(Stored dataset items)

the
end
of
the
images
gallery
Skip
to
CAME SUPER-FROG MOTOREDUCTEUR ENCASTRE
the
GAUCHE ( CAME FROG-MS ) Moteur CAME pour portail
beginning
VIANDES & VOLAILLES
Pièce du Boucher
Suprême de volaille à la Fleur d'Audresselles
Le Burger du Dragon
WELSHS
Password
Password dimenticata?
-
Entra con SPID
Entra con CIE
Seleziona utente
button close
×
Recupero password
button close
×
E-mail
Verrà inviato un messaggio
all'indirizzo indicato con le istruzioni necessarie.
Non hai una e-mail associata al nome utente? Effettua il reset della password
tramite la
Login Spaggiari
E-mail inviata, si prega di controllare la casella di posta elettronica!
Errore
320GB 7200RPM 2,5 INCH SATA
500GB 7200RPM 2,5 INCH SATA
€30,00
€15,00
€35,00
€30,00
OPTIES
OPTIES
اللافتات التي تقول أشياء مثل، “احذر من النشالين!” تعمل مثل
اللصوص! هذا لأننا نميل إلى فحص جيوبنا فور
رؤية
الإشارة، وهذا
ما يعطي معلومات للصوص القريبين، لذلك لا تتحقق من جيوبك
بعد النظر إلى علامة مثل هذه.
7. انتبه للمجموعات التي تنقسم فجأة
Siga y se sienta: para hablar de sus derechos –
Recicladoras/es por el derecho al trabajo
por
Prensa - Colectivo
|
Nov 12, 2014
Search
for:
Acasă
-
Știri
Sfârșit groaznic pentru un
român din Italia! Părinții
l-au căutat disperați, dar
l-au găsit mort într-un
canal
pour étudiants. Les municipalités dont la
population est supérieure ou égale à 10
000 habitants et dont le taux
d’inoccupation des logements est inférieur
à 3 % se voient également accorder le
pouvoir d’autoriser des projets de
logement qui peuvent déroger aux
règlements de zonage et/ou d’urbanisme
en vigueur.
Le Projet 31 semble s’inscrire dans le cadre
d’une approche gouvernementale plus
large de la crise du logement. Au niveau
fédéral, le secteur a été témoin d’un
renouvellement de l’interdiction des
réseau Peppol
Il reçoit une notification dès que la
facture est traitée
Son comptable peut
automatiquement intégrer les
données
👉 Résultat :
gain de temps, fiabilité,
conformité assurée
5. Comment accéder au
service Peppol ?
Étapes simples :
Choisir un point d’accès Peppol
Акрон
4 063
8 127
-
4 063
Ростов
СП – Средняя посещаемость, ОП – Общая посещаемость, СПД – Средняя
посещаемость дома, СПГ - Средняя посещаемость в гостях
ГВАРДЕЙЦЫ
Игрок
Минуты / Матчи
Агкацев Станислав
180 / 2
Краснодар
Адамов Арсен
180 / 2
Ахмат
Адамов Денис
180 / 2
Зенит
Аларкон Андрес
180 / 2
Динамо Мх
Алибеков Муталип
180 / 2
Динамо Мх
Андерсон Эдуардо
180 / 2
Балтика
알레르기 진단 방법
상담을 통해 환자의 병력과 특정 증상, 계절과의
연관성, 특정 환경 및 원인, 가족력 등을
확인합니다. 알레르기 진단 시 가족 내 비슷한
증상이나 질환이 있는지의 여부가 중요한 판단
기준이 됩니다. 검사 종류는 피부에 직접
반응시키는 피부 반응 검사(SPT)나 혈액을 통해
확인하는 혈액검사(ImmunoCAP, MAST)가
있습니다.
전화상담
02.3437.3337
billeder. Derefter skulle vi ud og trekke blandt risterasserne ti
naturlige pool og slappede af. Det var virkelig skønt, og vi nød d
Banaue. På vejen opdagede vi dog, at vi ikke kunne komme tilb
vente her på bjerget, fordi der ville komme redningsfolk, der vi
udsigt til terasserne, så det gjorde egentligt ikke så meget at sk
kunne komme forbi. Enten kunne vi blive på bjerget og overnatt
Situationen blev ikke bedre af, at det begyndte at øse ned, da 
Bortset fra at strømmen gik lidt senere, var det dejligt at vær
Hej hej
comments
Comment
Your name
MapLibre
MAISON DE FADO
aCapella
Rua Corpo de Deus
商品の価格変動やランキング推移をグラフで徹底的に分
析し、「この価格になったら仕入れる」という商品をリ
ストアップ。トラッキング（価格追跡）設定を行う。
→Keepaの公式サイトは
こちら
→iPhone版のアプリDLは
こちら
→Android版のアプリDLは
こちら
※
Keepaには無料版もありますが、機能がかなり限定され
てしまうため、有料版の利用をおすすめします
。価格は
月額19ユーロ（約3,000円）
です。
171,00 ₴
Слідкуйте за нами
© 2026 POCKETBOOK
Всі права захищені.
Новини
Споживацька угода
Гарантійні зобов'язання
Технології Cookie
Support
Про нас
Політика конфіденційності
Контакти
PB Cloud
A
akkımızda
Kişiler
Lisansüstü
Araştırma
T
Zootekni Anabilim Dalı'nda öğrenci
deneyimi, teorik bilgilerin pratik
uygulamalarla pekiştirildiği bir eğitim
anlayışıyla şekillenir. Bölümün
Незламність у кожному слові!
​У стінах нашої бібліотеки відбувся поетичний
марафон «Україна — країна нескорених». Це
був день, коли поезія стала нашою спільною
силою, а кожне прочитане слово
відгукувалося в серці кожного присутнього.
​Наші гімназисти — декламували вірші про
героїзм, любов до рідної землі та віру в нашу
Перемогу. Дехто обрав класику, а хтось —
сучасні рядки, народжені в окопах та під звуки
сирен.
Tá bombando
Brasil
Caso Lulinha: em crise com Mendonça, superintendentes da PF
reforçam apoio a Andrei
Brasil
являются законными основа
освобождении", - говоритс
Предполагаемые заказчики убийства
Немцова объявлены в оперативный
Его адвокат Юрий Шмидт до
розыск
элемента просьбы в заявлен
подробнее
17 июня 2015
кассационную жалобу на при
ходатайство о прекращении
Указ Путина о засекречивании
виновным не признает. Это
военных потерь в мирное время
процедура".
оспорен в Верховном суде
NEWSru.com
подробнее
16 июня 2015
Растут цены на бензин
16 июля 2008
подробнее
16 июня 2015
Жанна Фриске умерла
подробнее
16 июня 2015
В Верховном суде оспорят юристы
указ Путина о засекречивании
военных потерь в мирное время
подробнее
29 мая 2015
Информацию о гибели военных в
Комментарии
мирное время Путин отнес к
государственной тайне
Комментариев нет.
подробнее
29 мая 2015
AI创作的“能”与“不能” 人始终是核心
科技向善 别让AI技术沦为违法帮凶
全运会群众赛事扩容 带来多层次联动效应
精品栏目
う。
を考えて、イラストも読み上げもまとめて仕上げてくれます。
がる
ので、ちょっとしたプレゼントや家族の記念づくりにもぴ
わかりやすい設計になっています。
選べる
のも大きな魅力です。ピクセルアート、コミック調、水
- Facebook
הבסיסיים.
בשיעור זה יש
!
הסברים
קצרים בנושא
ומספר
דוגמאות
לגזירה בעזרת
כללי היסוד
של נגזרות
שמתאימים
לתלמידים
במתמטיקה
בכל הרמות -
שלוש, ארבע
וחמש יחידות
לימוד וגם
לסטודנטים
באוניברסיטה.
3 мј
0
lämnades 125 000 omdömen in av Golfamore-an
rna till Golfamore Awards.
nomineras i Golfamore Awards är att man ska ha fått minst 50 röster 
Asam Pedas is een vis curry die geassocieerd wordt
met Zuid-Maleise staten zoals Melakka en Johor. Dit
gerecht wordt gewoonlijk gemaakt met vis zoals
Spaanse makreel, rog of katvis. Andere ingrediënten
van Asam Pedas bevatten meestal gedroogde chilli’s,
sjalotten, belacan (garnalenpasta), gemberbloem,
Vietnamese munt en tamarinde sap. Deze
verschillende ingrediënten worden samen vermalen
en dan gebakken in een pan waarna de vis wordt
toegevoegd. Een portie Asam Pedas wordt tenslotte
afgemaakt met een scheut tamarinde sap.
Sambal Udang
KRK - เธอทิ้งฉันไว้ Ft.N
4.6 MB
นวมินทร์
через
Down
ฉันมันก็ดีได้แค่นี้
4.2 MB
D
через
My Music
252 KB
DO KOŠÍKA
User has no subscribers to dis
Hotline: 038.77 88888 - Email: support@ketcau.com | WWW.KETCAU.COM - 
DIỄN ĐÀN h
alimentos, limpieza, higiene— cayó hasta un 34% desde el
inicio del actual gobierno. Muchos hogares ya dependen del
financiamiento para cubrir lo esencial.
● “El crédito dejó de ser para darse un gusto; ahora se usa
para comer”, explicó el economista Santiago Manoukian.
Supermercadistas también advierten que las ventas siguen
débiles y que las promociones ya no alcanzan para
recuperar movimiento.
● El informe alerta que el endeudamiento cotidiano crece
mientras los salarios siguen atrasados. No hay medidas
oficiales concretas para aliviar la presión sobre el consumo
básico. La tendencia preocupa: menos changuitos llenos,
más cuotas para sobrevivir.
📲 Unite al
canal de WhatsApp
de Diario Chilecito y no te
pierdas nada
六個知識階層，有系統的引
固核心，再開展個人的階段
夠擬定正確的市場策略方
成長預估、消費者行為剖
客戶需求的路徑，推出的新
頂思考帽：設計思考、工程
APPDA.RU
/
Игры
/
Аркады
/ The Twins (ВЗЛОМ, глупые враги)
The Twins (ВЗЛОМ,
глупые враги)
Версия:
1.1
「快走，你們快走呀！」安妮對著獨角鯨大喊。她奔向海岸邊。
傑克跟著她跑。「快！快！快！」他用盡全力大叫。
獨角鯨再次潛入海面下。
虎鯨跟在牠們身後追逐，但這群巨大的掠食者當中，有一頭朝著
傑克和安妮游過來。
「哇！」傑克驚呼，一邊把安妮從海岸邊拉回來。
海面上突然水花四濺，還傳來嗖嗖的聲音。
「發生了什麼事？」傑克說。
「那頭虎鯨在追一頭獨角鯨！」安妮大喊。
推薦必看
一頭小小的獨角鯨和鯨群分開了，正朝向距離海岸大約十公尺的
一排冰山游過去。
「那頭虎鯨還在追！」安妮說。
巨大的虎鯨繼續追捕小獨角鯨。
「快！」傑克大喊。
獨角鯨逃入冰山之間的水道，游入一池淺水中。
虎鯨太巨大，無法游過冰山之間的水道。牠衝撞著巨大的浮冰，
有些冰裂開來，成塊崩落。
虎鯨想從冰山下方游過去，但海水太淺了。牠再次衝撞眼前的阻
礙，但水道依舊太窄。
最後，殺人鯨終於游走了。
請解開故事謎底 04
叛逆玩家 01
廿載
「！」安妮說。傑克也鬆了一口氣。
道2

__What you will do__:
In the data above, which lines lie between the line with "000 habitants et dont le taux" and the line with "en vigueur.", inclusive? Print those lines exactly and nothing else.

__Written response__:
000 habitants et dont le taux
d’inoccupation des logements est inférieur
à 3 % se voient également accorder le
pouvoir d’autoriser des projets de
logement qui peuvent déroger aux
règlements de zonage et/ou d’urbanisme
en vigueur.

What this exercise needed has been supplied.